Salty snacks. With all of the unscientific salt restrictions being pushed by the government and its co-dependent consumer health groups, you may have fallen victim to a “low-salt” diet.

But as I just wrote in July’s issue of Insiders’ Cures…don’t believe the hype. Your body NEEDS salt. So, this is one craving that’s as straightforward as they come.

Studies have shown that cutting salt is not a solution for high blood pressure or heart disease for most people. In fact, as I’ve reported before, researchers have found that a lack of salt can actually create cardiovascular and metabolic problems.

And that’s not all. An interesting research review reported that salt deficiency can result in a condition called anhedonia—which occurs when you can’t get any joy or pleasure from activities that normally make you happy.2

Anhedonia is one of the main symptoms of major depressive disorder. (So even if you’re not craving it, consider boosting your salt intake if you’re having mood issues.)

The question, of course, is how much salt should you eat, and from where?

The government’s puny and dangerous recommendation of 2,300 mg a day isn’t nearly enough. I think you can go as high as 4,000 mg a day (nearly 2 teaspoons). As I’ve noted before, Koreans routinely eat this much salt—and they have some of the world’s lowest rates of high blood pressure and heart disease.

But make sure that salt isn’t from chips, crackers, or other packaged, junk foods. Instead, try a handful of salted nuts or seeds (pumpkin seeds are a great choice this time of year). Both are highly nutritious and great for your health.

And don’t be afraid to add salt (in moderation) to vegetables, meat, or other healthy foods when you’re having a craving. Dark chocolate with sea salt may even satisfy two cravings in one!

In fact, I recommend sea salt, which, unlike regular table salt, has minimal processing. Plus, sea salt has trace amounts of calcium, iron, magnesium, potassium, and zinc.
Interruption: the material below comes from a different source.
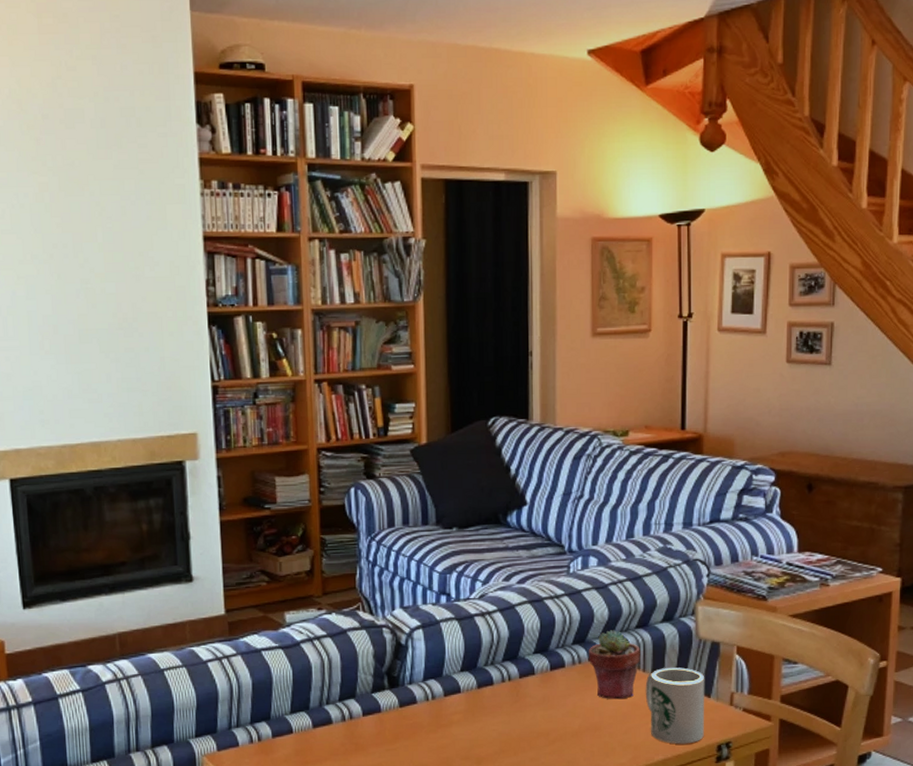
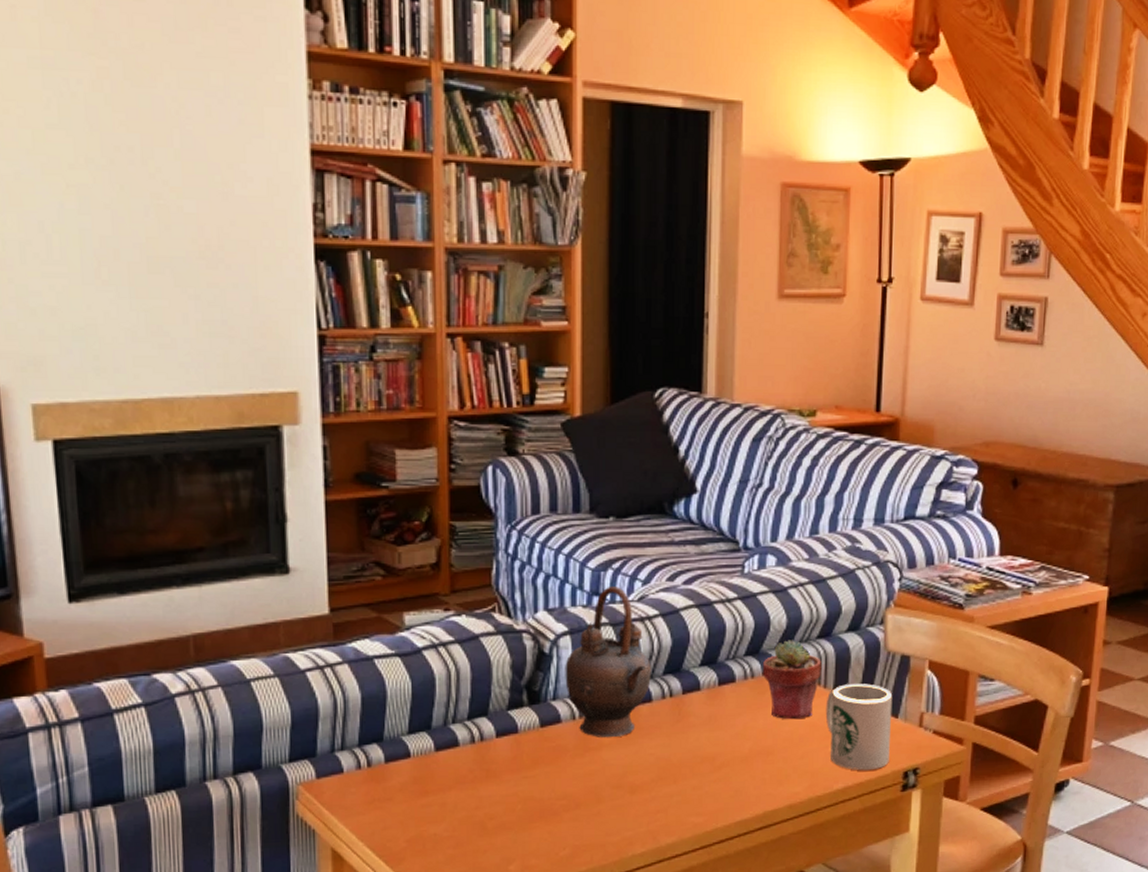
teapot: none [419,586,492,716] -> present [565,585,651,738]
Sweet treats. A simple premise is that if you’re craving cookies, candy, or other sugary substances, your blood sugar may be low.

But indulging in desserts can make your blood sugar spike—and then plummet. That can lead to Type II diabetes, obesity, and other serious diseases.

A better solution is to eat at least two servings a day of whole, fresh fruit.

Not only does fruit contain the natural sugar fructose, but it also has fiber—which helps your body absorb the fructose more slowly, without the spikes associated with the cane sugar found in many sugary foods and beverages. And, of course, fruits contain a wide range of nutrients.

But if your sugar cravings are frequent and fruit doesn’t satisfy them, consider seeing your doctor to be evaluated for possible diabetes or an endocrine disorder like polycystic ovarian syndrome (PCOS).

The bottom line is that your body is constantly communicating with you. And food cravings are just one example.

So, pay attention to what your brain and body are telling you. “Giving in” to your cravings in a healthy way can help keep you well-nourished…and physically and psychologically satisfied.



2“The biopsychology of salt hunger and sodium deficiency.” Pflugers Arch. 2015 Mar; 467(3): 445–456.